The event will take place from 15 to 18 March in San Diego.

Stryker’s Tritanium PL Cage launch initially included four footprint options, eight height options, and two lordosis options.

The company now offers several additional sizes based on surgeon needs and requests, including a hyper-lordotic (12°) cage option, as well as two new footprints—9 x 32 mm and 11 x 32 mm.

During the conference, Stryker’s proprietary Tritanium In-Growth Technology will be featured in a virtual reality “tour,” providing surgeons with a unique perspective on how 3D printing, also known as additive manufacturing, allows the company to produce highly porous implants that would be difficult or impossible to create using traditional manufacturing techniques.

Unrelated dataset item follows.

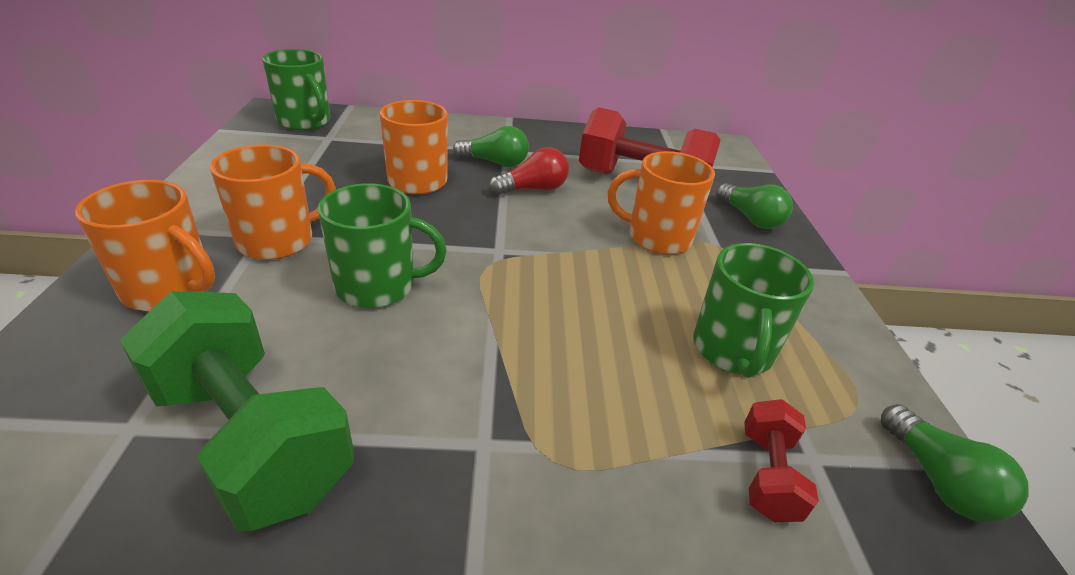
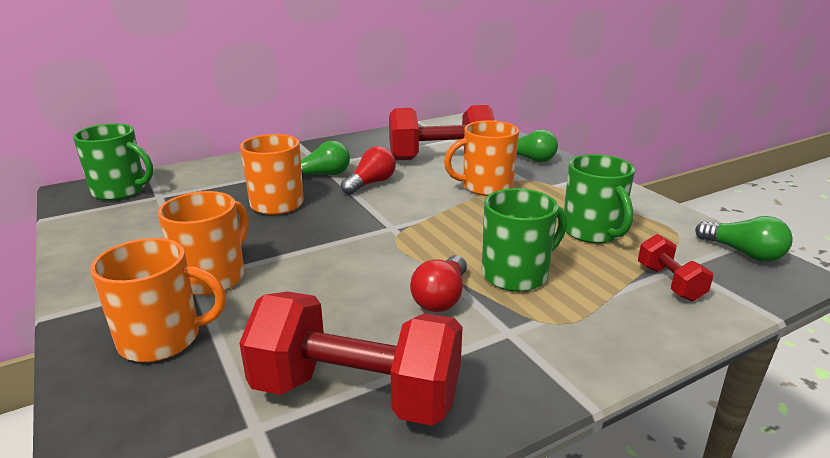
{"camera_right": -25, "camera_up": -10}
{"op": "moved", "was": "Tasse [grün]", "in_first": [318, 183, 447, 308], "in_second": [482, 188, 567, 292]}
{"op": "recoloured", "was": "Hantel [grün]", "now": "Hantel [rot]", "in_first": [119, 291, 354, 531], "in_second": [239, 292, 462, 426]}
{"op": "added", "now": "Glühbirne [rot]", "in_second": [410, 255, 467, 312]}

Tritanium Technology allows for the creation of porous structures designed to mimic cancellous bone in pore size, level of porosity, and interconnectivity of the pores.1

 This “precise randomization”1 of fully interconnected pores differs from other technologies featuring longitudinal channels and traverse windows that result in a uniform lattice structure, as well as cages offering porosity that is only present on the surface.

“Stryker is a pioneer in 3D additive manufacturing, investing nearly 15 years in research and development,” said Stryker’s Spine division President Bradley Paddock.

 “Unlike traditional manufacturing techniques, the flexibility of our 3D additive manufacturing capabilities allows us to precisely engineer and produce porous Tritanium devices. We are excited to continue growing our unique suite of Tritanium spinal products.”

Also at AAOS, results will be presented from a pre-clinical animal study that evaluated the biomechanical performance and bone in-growth potential of various lumbar interbody fusion implants utilizing different materials, including the Tritanium PL Cage.

Preliminary results of the study were presented at the North American Spine Society conference in October 2016.

The Tritanium PL Cage features fully interconnected pores that span endplate to endplate. Its large lateral windows and open architecture allow visualization of fusion on CT and X-ray,2 and its solid-tipped, precisely angled serrations are designed to allow for bidirectional fixation and to maximize surface area for endplate contact with the cage. Additional spinal implants based on Stryker’s Tritanium Technology are in development.